I will think about it. Or could you please help with this part if you are available? BTW, if you want to plot this kind of plot in the current version of PyComplexHeatmap, you can refer to this example

faridrashidi commented 1 year ago

Thank you Wubin for your quick reply. I guess the annotation does not require any modifications as my suggestion pertains only to the legend of the heatmap itself.

I think we just need to update line 322 in clustermap.py with a categorical-label-legend instead of color-bar as done in line 148 in catheat. Because they both use pcolormap to draw the heatmap.
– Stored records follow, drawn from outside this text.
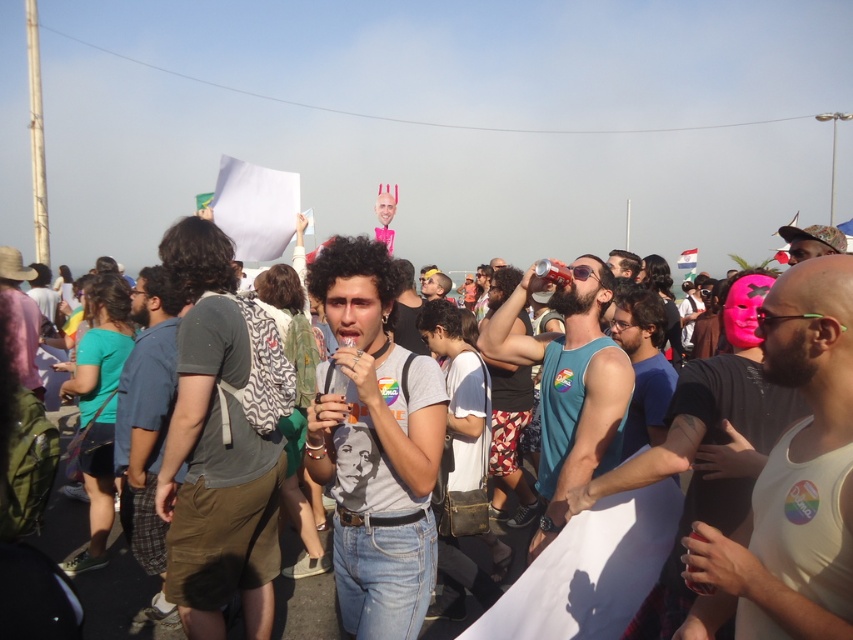
You are standing at the point marked by the coordinates point (x=215, y=451) in the image. What is the closest clothing item to your current position?

The point (x=215, y=451) marks the dark gray cotton t shirt at center, so the closest clothing item to your current position is the dark gray cotton t shirt at center.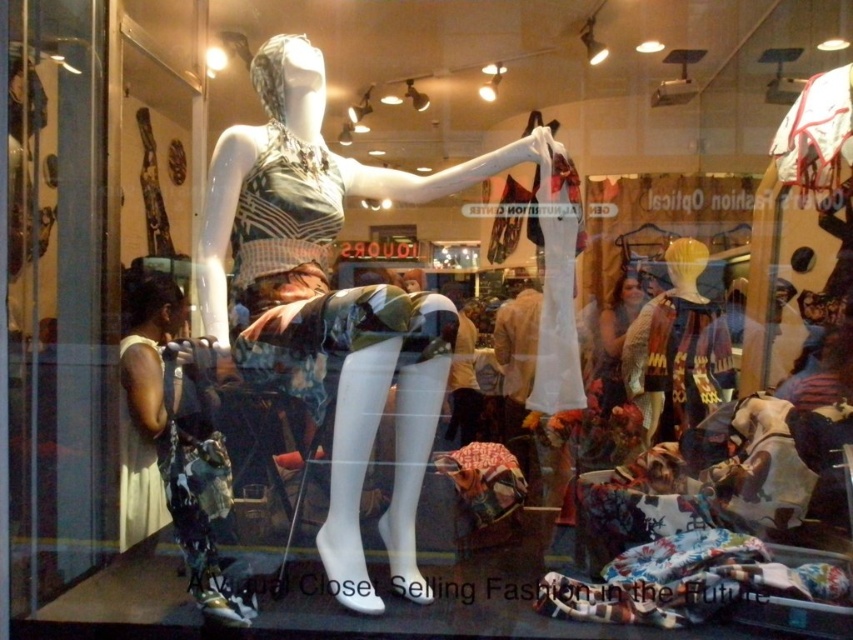
Question: Does matte white mannequin at center appear on the right side of matte gold necklace at center?

Choices:
 (A) yes
 (B) no

Answer: (B)

Question: Which point appears closest to the camera in this image?

Choices:
 (A) (300, 262)
 (B) (148, 452)
 (C) (167, 307)
 (D) (712, 401)

Answer: (A)

Question: Can you confirm if matte white mannequin at center is positioned to the left of matte gold necklace at center?

Choices:
 (A) yes
 (B) no

Answer: (A)

Question: In this image, where is printed fabric dress at left located relative to textured beige scarf at center?

Choices:
 (A) below
 (B) above

Answer: (A)

Question: Which point is closer to the camera?

Choices:
 (A) pyautogui.click(x=140, y=444)
 (B) pyautogui.click(x=612, y=330)
 (C) pyautogui.click(x=183, y=352)
 (D) pyautogui.click(x=421, y=298)

Answer: (C)

Question: Which point is farther from the camera taking this photo?

Choices:
 (A) (149, 403)
 (B) (314, 211)
 (C) (660, 401)

Answer: (C)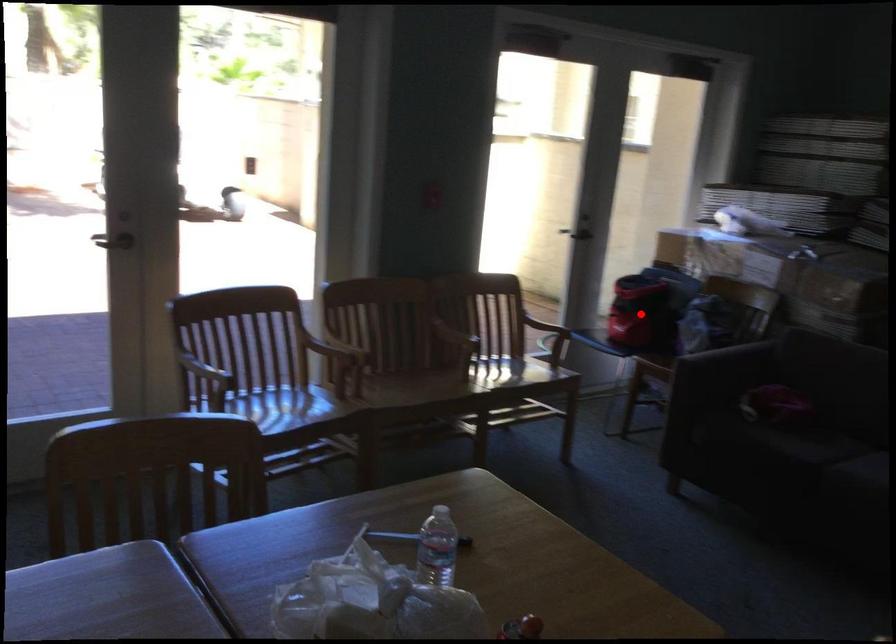
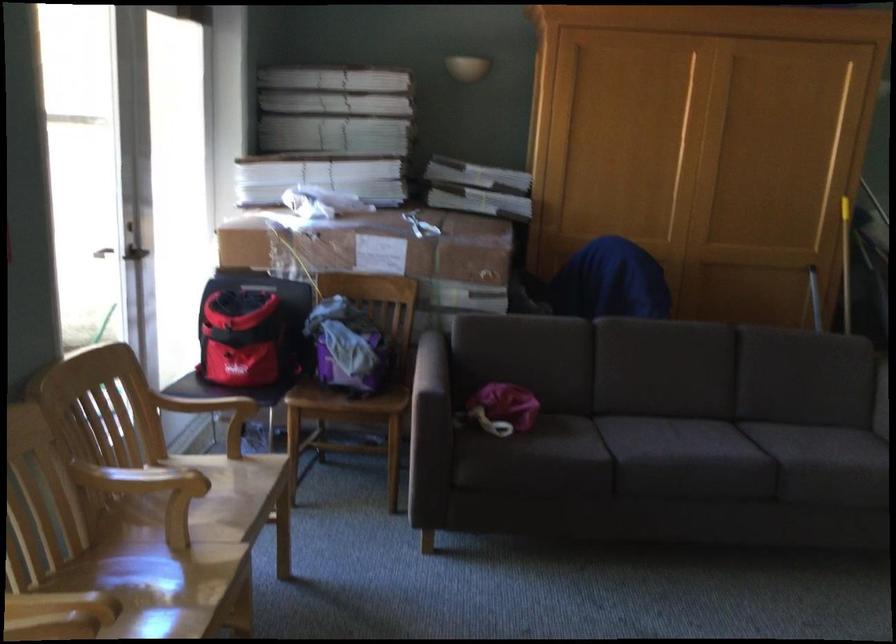
The point at the highlighted location is marked in the first image. Where is the corresponding point in the second image?

(271, 360)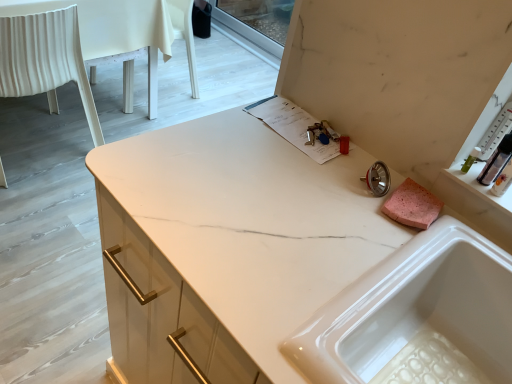
Question: From a real-world perspective, is white glossy sink at upper right above or below white fabric chair at left?

Choices:
 (A) above
 (B) below

Answer: (A)

Question: From the image's perspective, is white glossy sink at upper right positioned above or below white fabric chair at left?

Choices:
 (A) above
 (B) below

Answer: (B)

Question: Estimate the real-world distances between objects in this image. Which object is farther from the white glossy sink at upper right?

Choices:
 (A) clear plastic bottle at upper right
 (B) white fabric chair at left
 (C) white marble countertop at center

Answer: (B)

Question: Considering the real-world distances, which object is closest to the clear plastic bottle at upper right?

Choices:
 (A) white glossy sink at upper right
 (B) white marble countertop at center
 (C) white fabric chair at left

Answer: (A)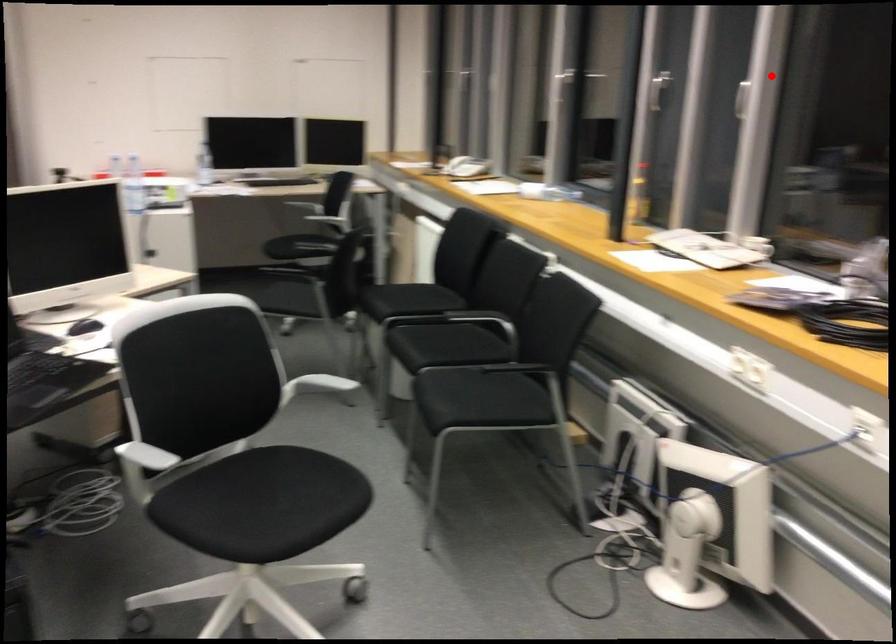
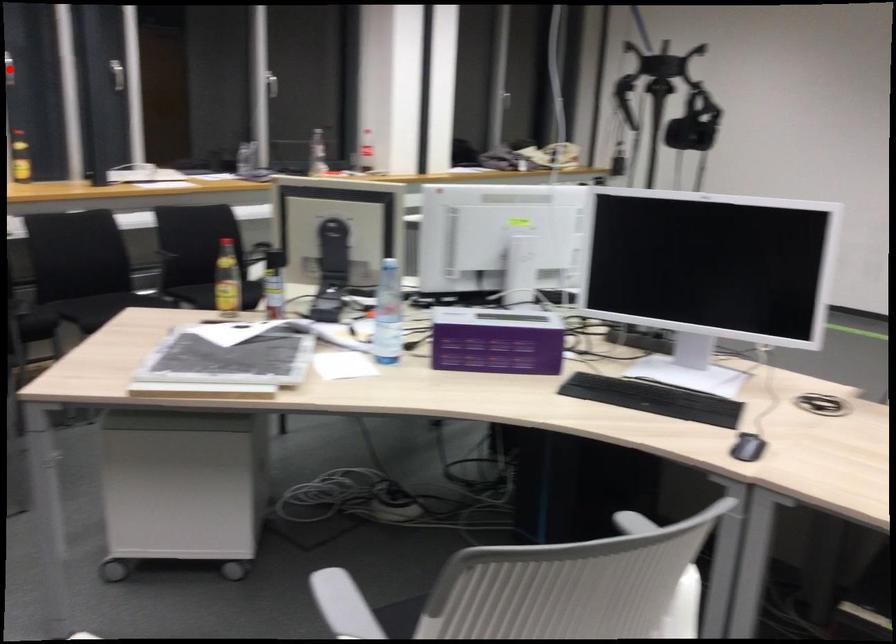
I am providing you with two images of the same scene from different viewpoints. A red point is marked on the first image and another point is marked on the second image. Is the marked point in image1 the same physical position as the marked point in image2?

No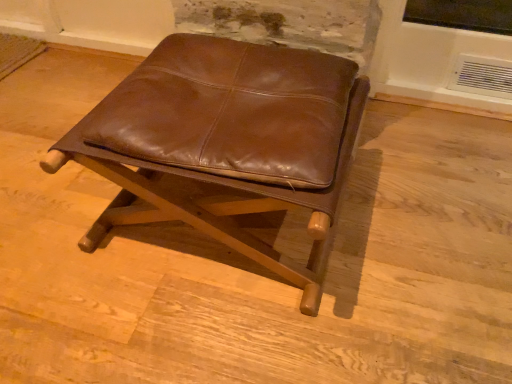
The image size is (512, 384). Identify the location of vacant space in front of brown leather stool at center. (214, 335).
Let me give it try in the following days and create a PR for your review.

DingWB commented 1 year ago

No, I think you are looking at a wrong place. You should look at plot_legend_list and plot_color_dict_legend in utils.py. This is the functions I used to plot all different kinds of legends. I guess you only need to prepare the input for the plot_color_dict_legend. You don't need to write a function and plot the legend from scratch.

faridrashidi commented 1 year ago

Thanks for your guidance. I now figured out. Only line 1260 in clustermap.py needs to be changed to the following:

if isinstance(self.cmap, list):
    if isinstance(self.data, (pd.DataFrame, pd.Series)):
        unique_values = sorted(np.unique(self.data.values.astype(str)))
    else:
        unique_values = sorted(np.unique(self.data.astype(str)))
    cmap = {v: k for v, k in zip(unique_values, self.cmap)}
    self.legend_list.append([cmap, self.label, {}, 4,'color_dict'])
else:
    self.legend_list.append([self.cmap, self.label, self.legend_kws, 4,'cmap'])

In addition data must become an attribute of the class ClusterMapPlotter

Having the two above changes, as an exmaple we can have:

import pandas as pd
from PyComplexHeatmap import *

data = pd.DataFrame([[0, 1], [1, 0], [0, 1], [1, 0], [0, 1]])
ClusterMapPlotter(
    data=data,
    linewidth=1,
    row_cluster=False,
    col_cluster=False,
    cmap=["blue", "red"],
)
DingWB commented 1 year ago

Good job! Could you please fork my latest code and change line 1260 and test it on your side? If everything is OK, please make a pull request.

faridrashidi commented 1 year ago

I'm closing this issue since oncoplot has been implemented. Nice work Wubin!

DingWB commented 1 year ago

Thanks, Farid. You are very welcome to give more suggestions.